Back in London, Doctors Frankenstein and Jekyll are getting back to work in another great Gothic laboratory. Jekyll is on the staff at Bethlem Hospital, the notorious asylum better known as Bedlam, which keeps him supplied with subjects for his experimental treatment. At this point it’s still not clear whether Jekyll is already experimenting on himself, but we do see his formula in action, albeit in reverse, as a raving, violent patient is transformed almost instantly into a calm, reasonable fellow. This raises Victor’s hopes that the beast within Lily may yet be rendered dormant. The former Brona Croft has come a long way, however, and has agency and plans of her own. The exact nature of such plans is not yet clear. but they begin with the rescue of a young woman from some sort of gentlemen’s torture club. They definitely do not include Victor Frankenstein, as she explains to him in no uncertain terms after catching him lurking outside her window.

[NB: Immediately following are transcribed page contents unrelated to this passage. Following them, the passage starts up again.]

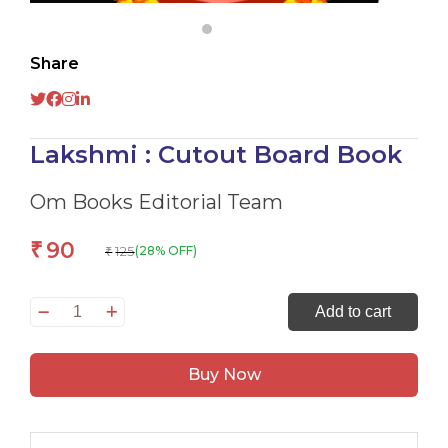
Share
Lakshmi : Cutout Board Book
Om Books Editorial Team
90
₹
125
(28% OFF)
₹
Lakshmi
Add to cart
:
Cutout
Buy Now
Board
Book
quantity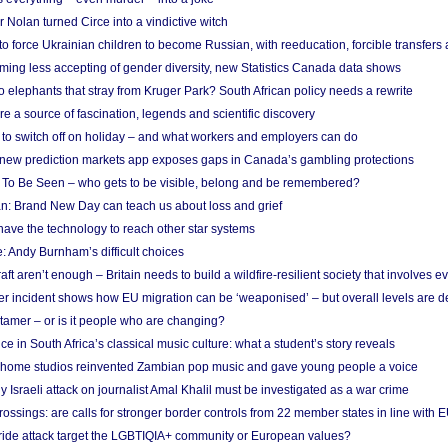
Nolan turned Circe into a vindictive witch
 to force Ukrainian children to become Russian, with reeducation, forcible transfer
ing less accepting of gender diversity, new Statistics Canada data shows
 elephants that stray from Kruger Park? South African policy needs a rewrite
re a source of fascination, legends and scientific discovery
d to switch off on holiday – and what workers and employers can do
new prediction markets app exposes gaps in Canada’s gambling protections
 To Be Seen – who gets to be visible, belong and be remembered?
: Brand New Day can teach us about loss and grief
ave the technology to reach other star systems
: Andy Burnham’s difficult choices
raft aren’t enough – Britain needs to build a wildfire-resilient society that involves 
r incident shows how EU migration can be ‘weaponised’ – but overall levels are d
 tamer – or is it people who are changing?
e in South Africa’s classical music culture: what a student’s story reveals
 home studios reinvented Zambian pop music and gave young people a voice
Israeli attack on journalist Amal Khalil must be investigated as a war crime
ossings: are calls for stronger border controls from 22 member states in line with 
Pride attack target the LGBTIQIA+ community or European values?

While the rest of the characters seem trapped in the worst versions of themselves, Vanessa is doing her best to confront her past mistakes and shake free of her demons. Considering she began the season in a near-feral state, her sessions with Dr. Seward appear to be doing some good (you know, aside from the fact that Dracula’s slave Renfield is using them to collect information for his master). Seward promises Vanessa they will see their way through her crisis of faith, and instructs her to do something that will make her happy. Happiness is fleeting in this world, however, and although Vanessa finds it while attending a theatrical production of 20,000 Leagues Under The Sea (consisting of projected drawings, barely animated) with Dr. Sweet, we know her prospective new romance is doomed from the start.
How and when everyone else will fit into this developing crisis remains an open question. “Predators Far And Near” lives up to its title by continuing the scattered, globetrotting approach from the season premiere, and with only nine episodes slated for this year, it’s possible that we’ll see the group reunited closer to the end than the beginning. (Now that I’ve said that, watch them all come together by the end of next week’s episode.) I’m not impatient for that to happen, but I am curious to see how long the show will let these separate journeys play out. Will a more sprawling, Game Of Thrones-like approach work for Penny Dreadful over the course of a full season, or will the status quo be restored sooner than later? I’m looking forward to finding out.
- I also look forward to a future session with Dr. Seward where Vanessa explains she was seeing a werewolf for a while, but now she’s dating a vampire.
- In addition to the usual horror influences, there’s a touch of Sergio Leone in the Western sequences, particularly the scene where the dead lawmen are photographed upright in their coffins.
- “Do all your people speak so enigmatically?” “Yes.”
- Vanessa’s hero is Joan of Arc. “She heard a voice and believed it.”
- Vinyl is fine, but I prefer the warmth and intimacy of Victorian cylinder recordings.
- John Clare: presumably still walking.